If you play tabletop RPGs or design board games, you constantly ask "how likely is this roll, really?" Knowing that 7 comes up most often on 2d6 is one thing — knowing it lands exactly 16.67% of the time, and seeing how the curve flattens or sharpens as you add dice, is what actually informs balance decisions. Counting combinations by hand gets hopeless fast: the number of outcomes grows as sides raised to the power of dice.

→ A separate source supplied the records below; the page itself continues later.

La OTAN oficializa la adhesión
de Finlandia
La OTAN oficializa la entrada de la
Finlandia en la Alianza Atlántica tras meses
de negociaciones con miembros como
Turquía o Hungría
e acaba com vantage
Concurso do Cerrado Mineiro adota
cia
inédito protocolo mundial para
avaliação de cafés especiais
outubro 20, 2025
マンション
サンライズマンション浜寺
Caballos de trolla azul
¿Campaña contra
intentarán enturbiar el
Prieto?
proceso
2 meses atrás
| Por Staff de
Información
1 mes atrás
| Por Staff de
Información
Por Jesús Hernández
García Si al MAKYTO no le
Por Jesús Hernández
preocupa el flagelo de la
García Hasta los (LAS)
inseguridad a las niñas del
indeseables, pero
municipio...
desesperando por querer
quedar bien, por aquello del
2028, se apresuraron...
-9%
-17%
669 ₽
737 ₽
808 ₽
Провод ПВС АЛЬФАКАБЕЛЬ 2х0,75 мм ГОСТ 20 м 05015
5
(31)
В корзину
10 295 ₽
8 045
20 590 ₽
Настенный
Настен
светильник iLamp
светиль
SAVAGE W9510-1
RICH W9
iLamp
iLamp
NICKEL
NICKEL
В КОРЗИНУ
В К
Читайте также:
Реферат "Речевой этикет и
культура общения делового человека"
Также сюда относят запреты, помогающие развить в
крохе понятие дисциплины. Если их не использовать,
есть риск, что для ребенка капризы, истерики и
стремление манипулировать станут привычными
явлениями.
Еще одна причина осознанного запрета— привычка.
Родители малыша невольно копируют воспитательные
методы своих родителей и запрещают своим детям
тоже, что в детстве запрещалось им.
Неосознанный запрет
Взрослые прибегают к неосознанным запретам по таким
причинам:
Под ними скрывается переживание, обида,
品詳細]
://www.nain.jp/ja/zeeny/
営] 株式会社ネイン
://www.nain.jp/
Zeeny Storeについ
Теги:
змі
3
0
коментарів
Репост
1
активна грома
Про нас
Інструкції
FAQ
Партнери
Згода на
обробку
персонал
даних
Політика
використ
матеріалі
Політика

This calculator takes a dice count (1–20) and side count (2–100), then instantly reports the minimum, maximum, mean and total number of combinations, and draws a bar chart of every sum's probability. For 2d6 it works through all 36 combinations and highlights 7 at 16.67% as the tallest bar. Add more dice and watch the distribution pull toward the center into a familiar bell shape.

🧐 Frequently asked questions

What is the most likely total on 2d6? Seven. It can be made six ways — (1,6), (2,5), (3,4), (4,3), (5,2), (6,1) — out of 36 total combinations, which is 6/36 = 16.67%. The extremes 2 and 12 each occur just once, at 2.78%.

How does the shape change as I add dice? A single die is flat — every face is equally likely. Two dice form a triangle, and by about four dice the shape is already close to a bell curve. By the central limit theorem, the more dice you sum, the more the distribution resembles a normal curve.

How is the average calculated? A single M-sided die averages (M+1)/2. For N dice the mean is N × (M+1)/2. So 3d6 averages 3 × 3.5 = 10.5.

Does it handle d20 or large dice? Yes — set sides to 20, or anything from 2 to 100, with 1 to 20 dice. Inputs that would produce an extremely large number of combinations are capped to keep the chart responsive.

📚 Reading the bell curve in dice notation

The "d" in 2d6 stands for dice, and the NdM format — count, then sides — is the shared shorthand across RPG systems worldwide. Modifiers like 2d6+3 simply shift the whole distribution up; the shape stays the same, which is why this tool charts the raw sum first. Designers favor multiple dice over a single one precisely because the bell shape clusters results near the average and makes wild extremes rare, giving more predictable, "swingy-but-fair" outcomes than a flat single-die roll.